RPC_DEAD[true] RPC_DEAD_MTS[600] RPC_DEAD_RTYL[3] you are telling Taskling to look for dead blocks that were created in the last 600 minutes, and have not been retried more than 3 times.

Then when you call GetListBlocks, it will return the new and the old blocks in one list. But what is a dead block you ask? A dead task/block is one that had a catastrophic failure such that it was unable to register its demise. For example, someone pulls the power cord from the server or IIS kills your thread with a ThreadAbortException. In this case the status is still "In Progress", or for the blocks that have been created but not started then their status will remain "Pending" even though it has died.

Taskling uses a keep alive (heartbeat) to register the fact that it is still alive. Once a configured time has passed since the last keep alive has passed and the status is still In progress or Pending then Taskling knows that it has really died.

To configure the keep alive we set KA[true] KAINT[1] KADT[10] which means use the keep alive, send one every 1 minute and treat it as dead after 10 minutes without any keep alive being received.

Let's use the last example to illustrate how this works. In the last example we create a bunch of list blocks that contain journeys.

When reprocessing of failed and dead blocks is enabled then the following call may return previously failed blocks.
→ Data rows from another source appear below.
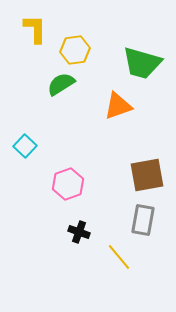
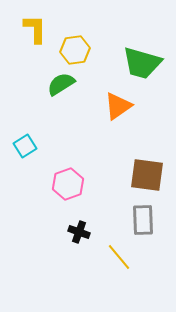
orange triangle: rotated 16 degrees counterclockwise
cyan square: rotated 15 degrees clockwise
brown square: rotated 18 degrees clockwise
gray rectangle: rotated 12 degrees counterclockwise
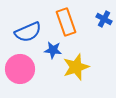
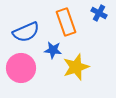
blue cross: moved 5 px left, 6 px up
blue semicircle: moved 2 px left
pink circle: moved 1 px right, 1 px up
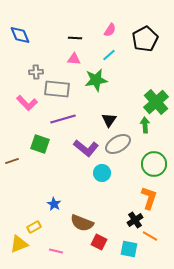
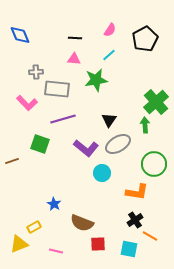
orange L-shape: moved 12 px left, 6 px up; rotated 80 degrees clockwise
red square: moved 1 px left, 2 px down; rotated 28 degrees counterclockwise
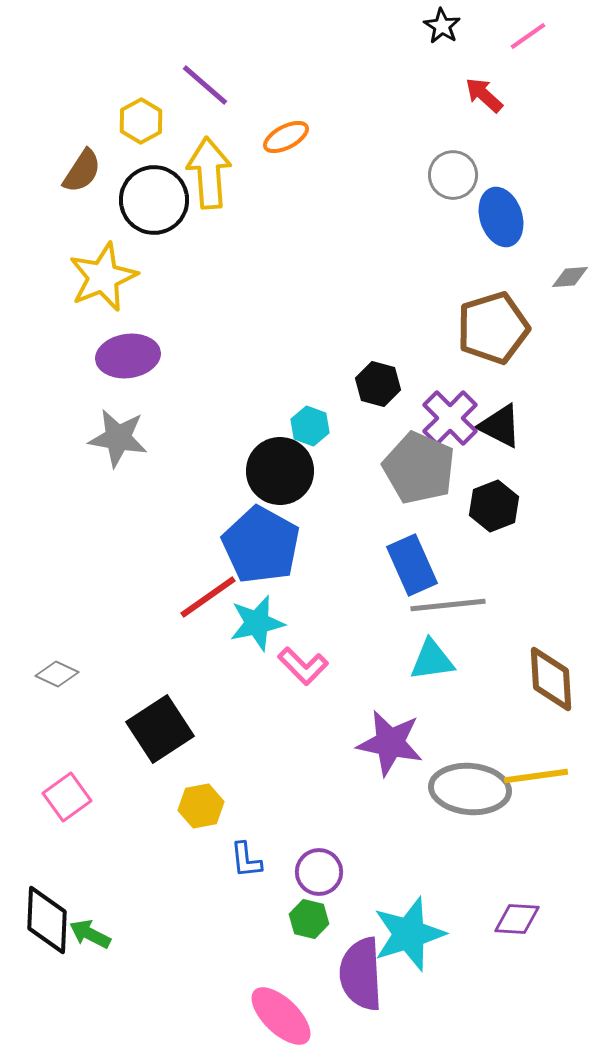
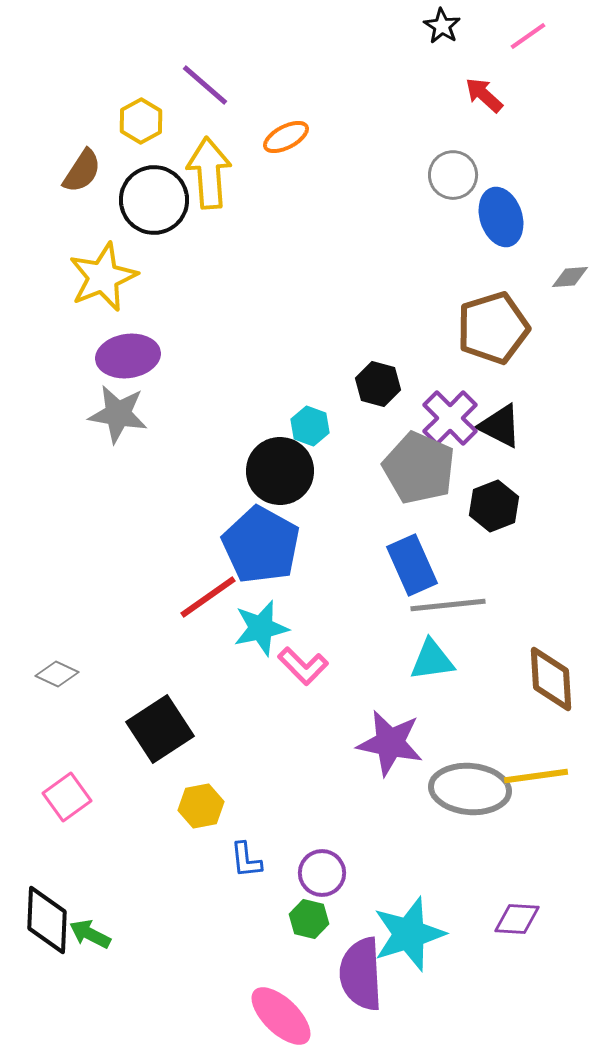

return taskExecutionContext.GetListBlocks<Journey, BatchDatesHeader>(x => x.WithPeriodicCommit(journeys, batchHeader, blockSize, BatchSize.Fifty));

If you don't want to send out that user notification again for the journeys that were processed successfully, then when you are iterating over the items we only ask for the Pending and Failed ones. When we process a block it could be new data or an old block that failed. If it is new then all items will be in ther Pending state anyway.

foreach (var journeyItem in blockContext.GetItems(ItemStatus.Pending, ItemStatus.Failed)) 
    ProcessJourney(journeyItem);

Once a block has reached the retry limit or its creation date is more than the 600 minutes configured in this example then it will not be retried again.

Pattern #4 - Alerts

All data in Taskling is stored in seven tables that you can deploy to a central database server or deploy to each application database that uses Taskling. Because Taskling maintains all state information, blocks data and the configuration used for each task execution we can create SQL queries that can be used in real-time alerts.

Examples are

Failed/Dead blocks that reach their retry limit
Tasks that fail
Tasks that fail X times in Y minutes
Tasks that fail X times consecutively
Tasks have no run in the past X minutes

There is example SQL on the GitHub wiki pages

https://github.com/Vanlightly/Taskling.NET/wiki/Alerts-Database-Scripts

Conclusion

Taskling is a useful library for implementing common batch processing patterns. It is open source. You just need to include the Taskling and Taskling.SqlServer nuget packages and run the table creation script and you're ready.

For more reading material check out the GitHub wiki on the GitHub page

https://github.com/Vanlightly/Taskling.NET

Sample Code

The TasklingTester solution accompanies this article and contains the source code we've covered. It also includes

the SQL scripts necessary to generate the Taskling tables and the Journey and TravelInsight tables
a data generator script that simulates new data coming in
some useful queries to view the Taskling data that was generated

Read the readme file in the solution first for instructions. Basically all you need to do is run one script and then run the application and you can see it work.